## To do:
Reproduce the text from every one of the rows below word for word, and leave the pictures out of your answer.
====== Data for processing ======
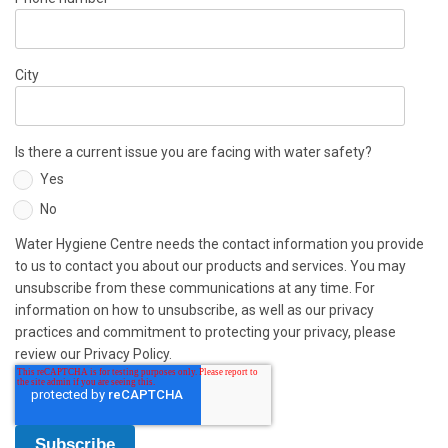
City
Is there a current issue you are facing with water safety?
Yes
No
Water Hygiene Centre needs the contact information you provide
to us to contact you about our products and services. You may
unsubscribe from these communications at any time. For
information on how to unsubscribe, as well as our privacy
practices and commitment to protecting your privacy, please
review our Privacy Policy.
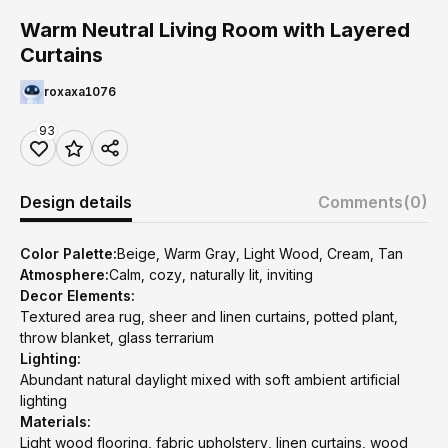
Warm Neutral Living Room with Layered
Curtains
roxaxa1076
93
Design details
Comments
(0)
Color Palette:
Beige, Warm Gray, Light Wood, Cream, Tan
Atmosphere:
Calm, cozy, naturally lit, inviting
Decor Elements:
Textured area rug, sheer and linen curtains, potted plant,
throw blanket, glass terrarium
Lighting:
Abundant natural daylight mixed with soft ambient artificial
lighting
Materials:
Light wood flooring, fabric upholstery, linen curtains, wood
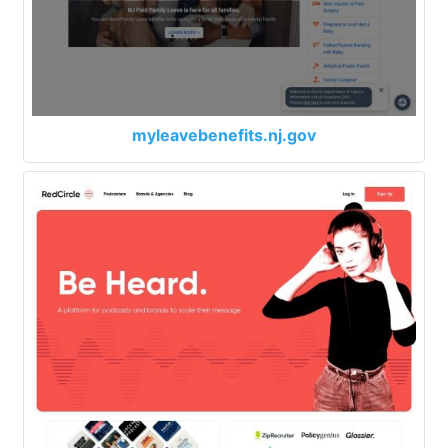
myleavebenefits.nj.gov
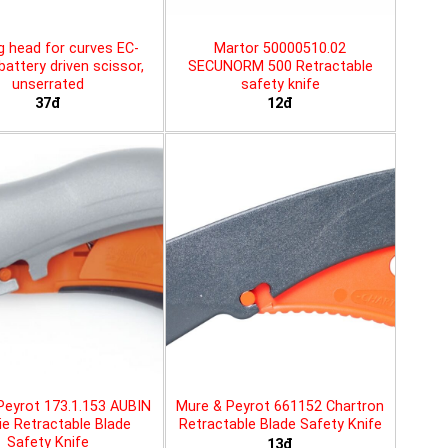
g head for curves EC-
Martor 50000510.02
battery driven scissor,
SECUNORM 500 Retractable
unserrated
safety knife
37đ
12đ
Peyrot 173.1.153 AUBIN
Mure & Peyrot 661152 Chartron
ie Retractable Blade
Retractable Blade Safety Knife
Safety Knife
13đ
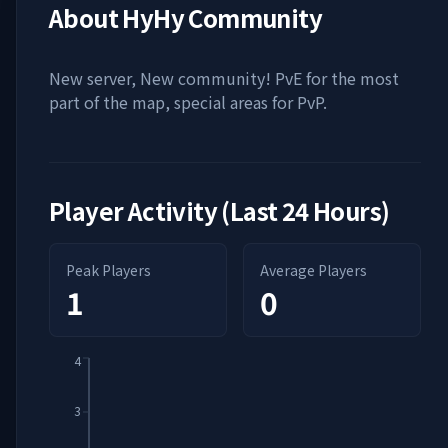
About
HyHy Community
New server, New community! PvE for the most
part of the map, special areas for PvP.
Player Activity (Last 24 Hours)
Peak Players
Average Players
1
0
4
3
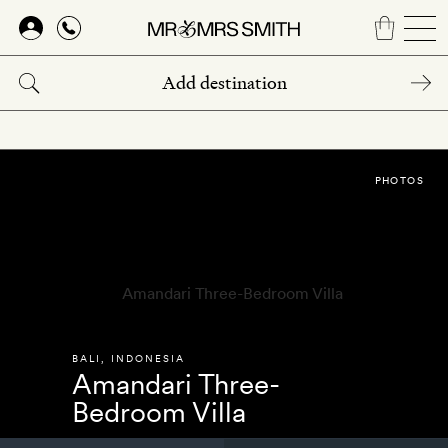
Skip
to
main
content
PHOTOS
BALI
,
INDONESIA
Amandari Three-
Bedroom Villa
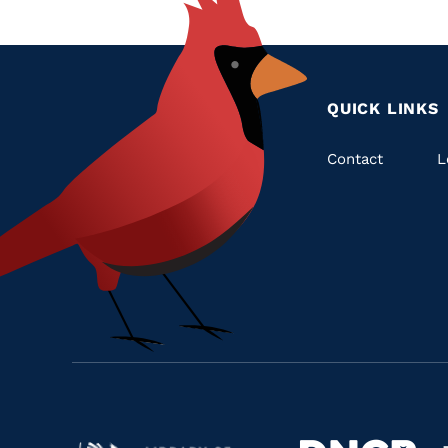
QUICK LINKS
Quic
Contact
L
Links
Navigate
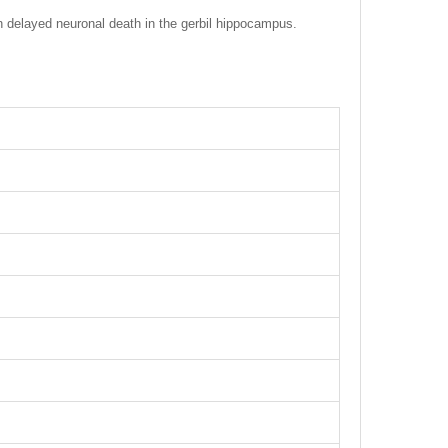
n delayed neuronal death in the gerbil hippocampus.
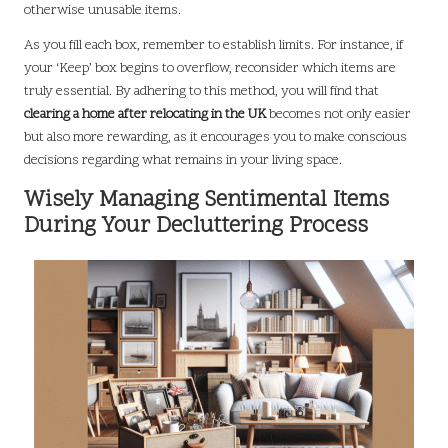
otherwise unusable items.
As you fill each box, remember to establish limits. For instance, if
your ‘Keep’ box begins to overflow, reconsider which items are
truly essential. By adhering to this method, you will find that
clearing a home after relocating in the UK
becomes not only easier
but also more rewarding, as it encourages you to make conscious
decisions regarding what remains in your living space.
Wisely Managing Sentimental Items
During Your Decluttering Process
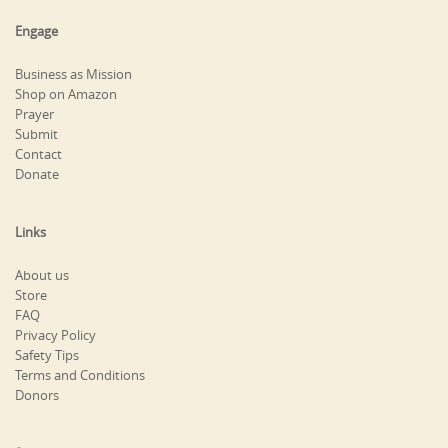
Engage
Business as Mission
Shop on Amazon
Prayer
Submit
Contact
Donate
Links
About us
Store
FAQ
Privacy Policy
Safety Tips
Terms and Conditions
Donors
======
## Result:
City
Is there a current issue you are facing with water safety?
Yes
No
Water Hygiene Centre needs the contact information you provide
to us to contact you about our products and services. You may
unsubscribe from these communications at any time. For
information on how to unsubscribe, as well as our privacy
practices and commitment to protecting your privacy, please
review our Privacy Policy.
Warm Neutral Living Room with Layered
Curtains
roxaxa1076
93
Design details
Comments
(0)
Color Palette:
Beige, Warm Gray, Light Wood, Cream, Tan
Atmosphere:
Calm, cozy, naturally lit, inviting
Decor Elements:
Textured area rug, sheer and linen curtains, potted plant,
throw blanket, glass terrarium
Lighting:
Abundant natural daylight mixed with soft ambient artificial
lighting
Materials:
Light wood flooring, fabric upholstery, linen curtains, wood
myleavebenefits.nj.gov
g head for curves EC-
Martor 50000510.02
battery driven scissor,
SECUNORM 500 Retractable
unserrated
safety knife
37đ
12đ
Peyrot 173.1.153 AUBIN
Mure & Peyrot 661152 Chartron
ie Retractable Blade
Retractable Blade Safety Knife
Safety Knife
13đ
About
HyHy Community
New server, New community! PvE for the most
part of the map, special areas for PvP.
Player Activity (Last 24 Hours)
Peak Players
Average Players
1
0
4
3
Skip
to
main
content
PHOTOS
BALI
,
INDONESIA
Amandari Three-
Bedroom Villa
QUICK LINKS
Quic
Contact
L
Links
Navigate
n delayed neuronal death in the gerbil hippocampus.
otherwise unusable items.
As you fill each box, remember to establish limits. For instance, if
your ‘Keep’ box begins to overflow, reconsider which items are
truly essential. By adhering to this method, you will find that
clearing a home after relocating in the UK
becomes not only easier
but also more rewarding, as it encourages you to make conscious
decisions regarding what remains in your living space.
Wisely Managing Sentimental Items
During Your Decluttering Process
Engage
Business as Mission
Shop on Amazon
Prayer
Submit
Contact
Donate
Links
About us
Store
FAQ
Privacy Policy
Safety Tips
Terms and Conditions
Donors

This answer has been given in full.